Cuando el parásito invade los glóbulos rojos, comienza la etapa de la enfermedad que provoca los síntomas de la malaria, y que puede provocar la muerte de la persona infectada en casos graves.

La siguiente etapa del parásito es convertirse en parásitos masculinos y femeninos. Esto ocurre sólo con un pequeño número de parásitos, pero es una etapa importante porque son estos parásitos machos y hembras - los llamados gametocitos - los que pueden infectar a los mosquitos.

Cuando un mosquito pica a una persona infectada y toma una muestra de sangre, toma además los gametocitos masculinos y femeninos que se convierten en gametos. Luego, en el intestino del mosquito, el gameto macho fertiliza el gameto hembra para generar un nuevo parásito en movimiento capaz de infectar al mosquito. La multiplicación de parásitos en el exterior del intestino produce nuevos parásitos infecciosos que pueden migrar a la glándula salival del mosquito, donde pueden ser liberados a la siguiente persona a través de la picadura del mosquito infectado.

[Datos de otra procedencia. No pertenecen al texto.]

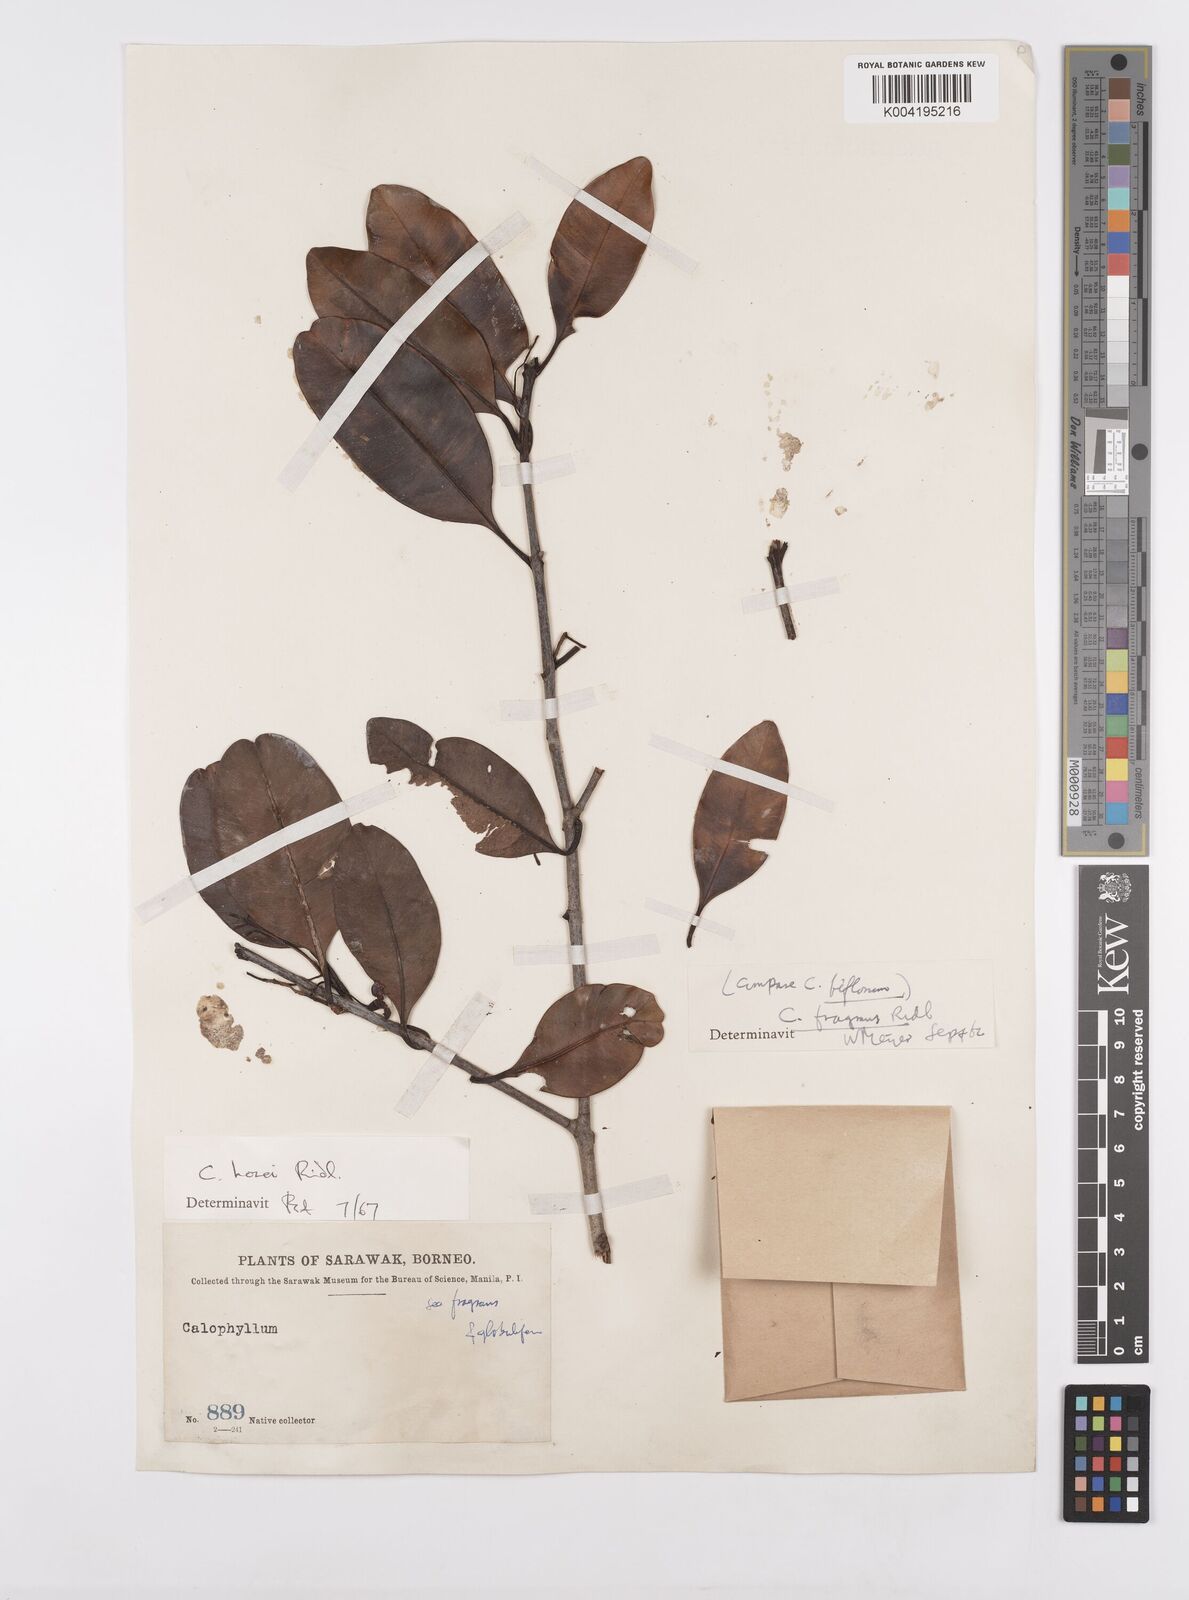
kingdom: Plantae
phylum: Tracheophyta
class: Magnoliopsida
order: Malpighiales
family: Calophyllaceae
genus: Calophyllum
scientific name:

Es importante destacar que la inhibición de la proteína PfCLK3 puede matar al parásito en las tres etapas de su ciclo de vida: en el hígado, en los glóbulos rojos y al prevenir la formación de gametocitos masculinos y femeninos. Esto significa que se prevé que el fármaco tratará con éxito a las personas con malaria, aliviando los síntomas y previniendo la transmisión de la enfermedad.